Minjun read page 34 of the textbook five times.

Only after reading it five times did the content enter his head.

---

About an hour passed.

The sound of the library door opening was heard.

Minjun only lifted his gaze.

It was Sylvia Kant.

Her short black hair rested against her shoulders. Her golden eyes swept across the library. As she passed between the bookshelves—she stopped.

She looked toward the table.

She looked at Isabel. Then she looked at Chloe. Then she saw that the two of them were sitting at the same table, that the light from the window was falling together over both of their textbooks.

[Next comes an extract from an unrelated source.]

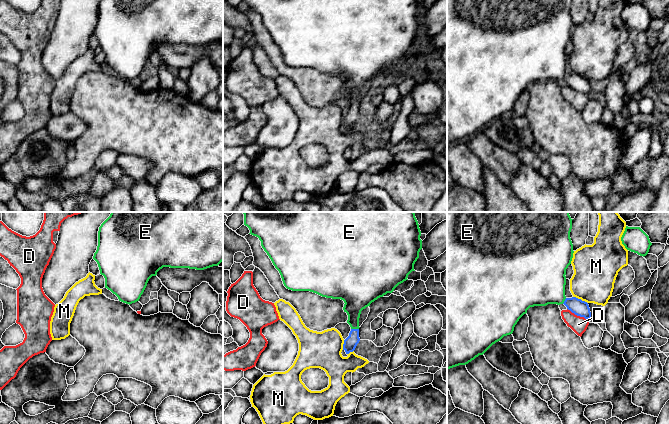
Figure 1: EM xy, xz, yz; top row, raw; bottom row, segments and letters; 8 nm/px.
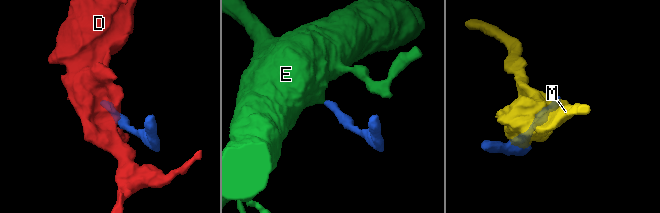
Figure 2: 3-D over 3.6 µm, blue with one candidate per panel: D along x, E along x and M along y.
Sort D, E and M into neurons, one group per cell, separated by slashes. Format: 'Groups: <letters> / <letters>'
Groups: D / E / M

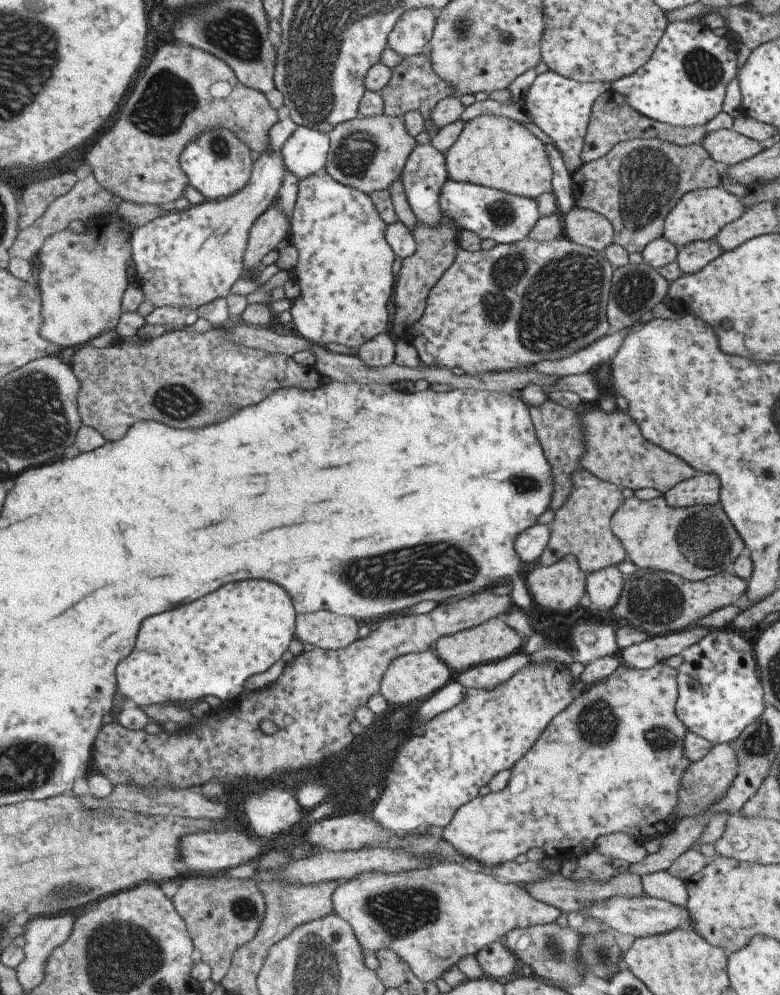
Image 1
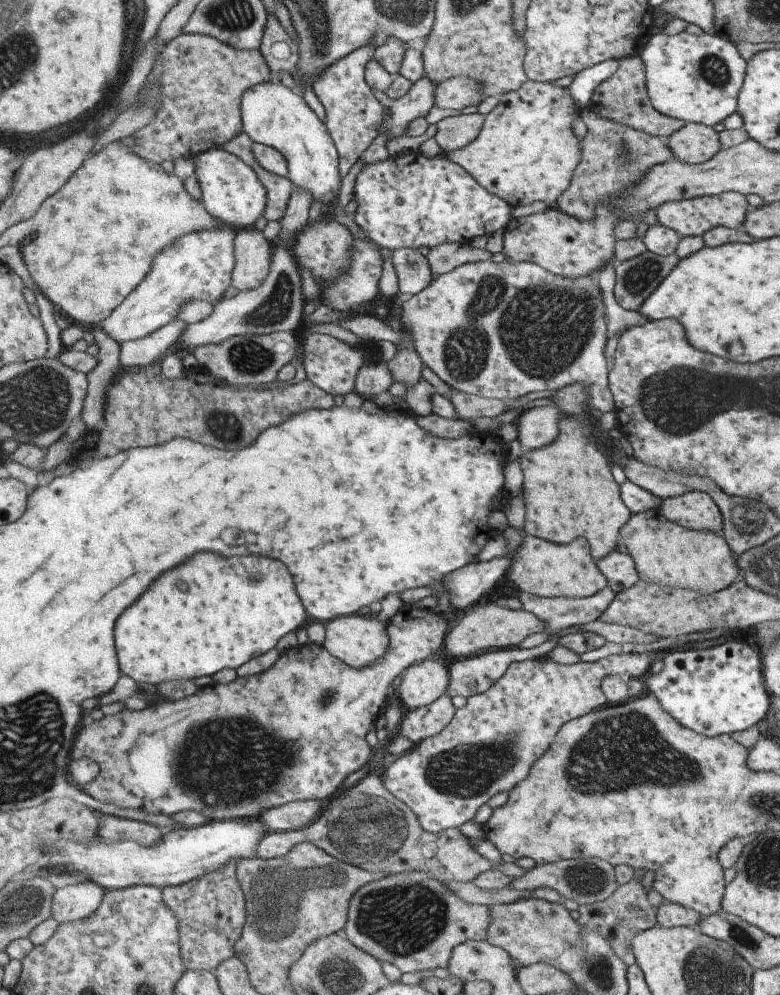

Sylvia’s eyes stopped on the table.

One second.

Two seconds.

And Sylvia did not enter the library.

She turned back in the direction she had come from. The sound of her footsteps grew distant toward the corridor.

The door closed.

‘……Sylvia Kant came in, then just left.’

Minjun sorted out that fact. Sylvia had come to this library for some purpose. But she left without coming in. After seeing Isabel and Chloe. And after seeing the two of them sitting at the same table, at that.

‘A new item will be added to the observation record.’

Minjun knew that prediction would not be wrong. Sylvia Kant was observing Isabel. Since when, and for what purpose, was still unclear. But the fact that she was observing her was certain. Both when she had written something in her notebook at the classroom door after the class in Episode 11, and when she had stopped in front of the library today and left.

‘What kind of content is in that person’s observation file right now?’

Chloe had not looked in that direction. Because she had been looking at her textbook.

The light coming from the window was tilting little by little. That meant the afternoon was passing. The light on the table shifted little by little. From Chloe’s wrist to the textbook, from the textbook to the edge of the table on Minjun’s side. Watching the light move told him how much time had passed.

Minjun did not close his textbook.

Chloe did not close hers either.

The two of them were still sitting at this table.

The sun slanted a little further.

Chloe wrote something in her notebook. The sound of the pen moving over paper. Within the stillness of the library, only that sound could be heard.

‘There are too many variables that can’t be analyzed.’

The analytical ability accumulated over twelve years of overtime did not function properly in front of this one person. Objects that could not be analyzed were usually one of two things. Too simple, or too complex. Chloe Armand was not the former.

Minjun did not look at what was written in Chloe’s notebook.

It would be a lie to say he did not try to look. The only fact was that he did not look.

And that night, inside the drawer of this academy’s student council president’s office, a new item was added to the observation record.

As for what that item contained—no one yet knew.

In the corridor outside the library, the person who had seen it and left kept walking without stopping.